Is there a connection between EDS and MS?

Not much evidence is available to suggest that MS and EDs are somehow related, but I have one blogger friend who has been diagnosed with both conditions.  Just as people find my blog because I have MS and RA (and they are looking for information on both diseases), people searching the internet for information regarding multiple sclerosis and Ehlers-Danlos syndrome will find her blog, Life with MS and EDS.   

It is known that EDS has various neurological manifestations, including peripheral neuropathies, muscle weakness, impaired proprioception, and abnormality of gait.  More common are the vascular features, such as intracranial aneurysms, subarachnoid hemorrhage (bleeding between the brain and the thin tissues which cover the brain), and spontaneous arterial rupture.  Various congenital malformations of the vessels and brain anatomy have been reported.

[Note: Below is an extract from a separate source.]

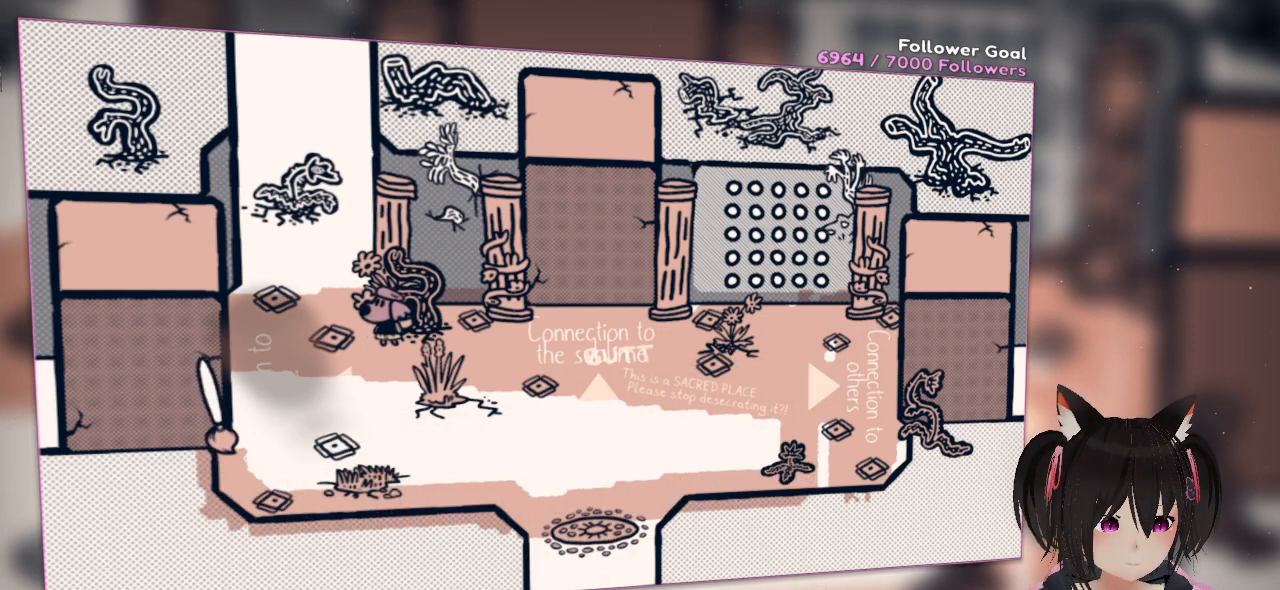
{"buttons": ["R2"], "left_stick": "center", "right_stick": "up", "events": [[133, "right_stick", "down"], [400, "right_stick", "up"]]}
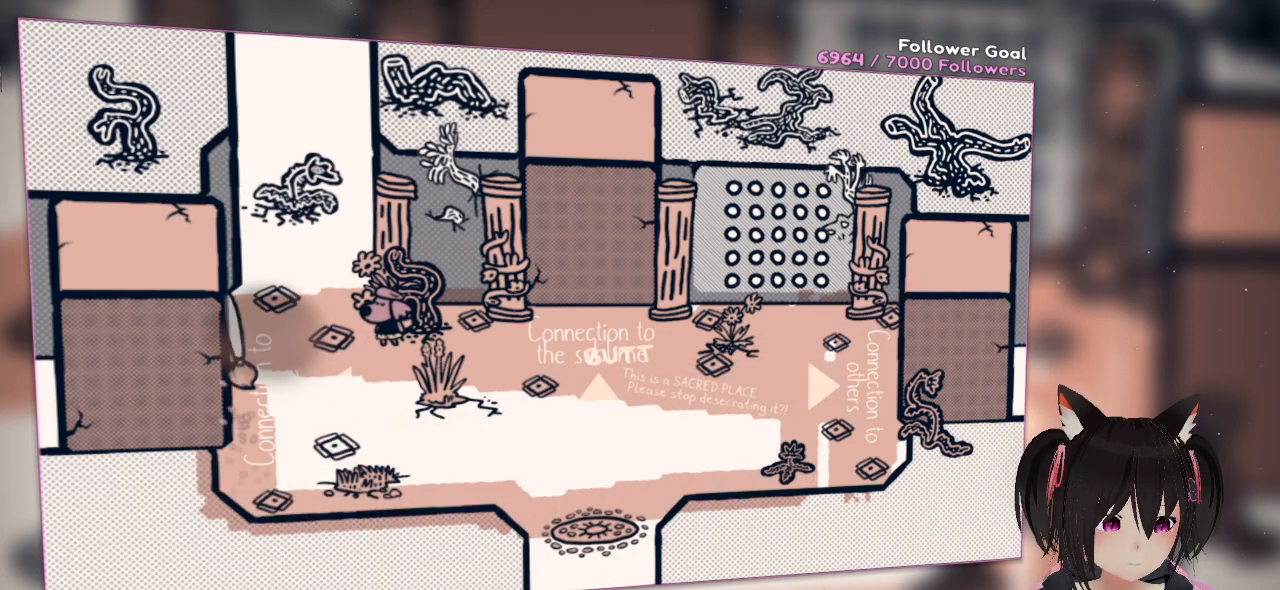
{"buttons": ["R2"], "left_stick": "center", "right_stick": "down", "events": [[267, "right_stick", "down"]]}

A study published in 2008 suggests that patients with EDS may be more susceptible to developing MS. (Multiple Sclerosis 2008; 14 : 567—570)  Researchers report four MS patients out of 1,892 seen at MS outpatient clinics in Nottingham, UK, were diagnosed with both disorders.  Authors quote statistics on the prevalence of EDS in the general population as 1 in 5,000 (which is considerably higher than the stats listed above for the United States alone).  Thus, data collected by study authors based on this higher prevalence rate suggest that MS patients are 10 to 11 times more likely to have EDS than the general population.  Based on a lower prevalence rate, this increased susceptibility may be even higher.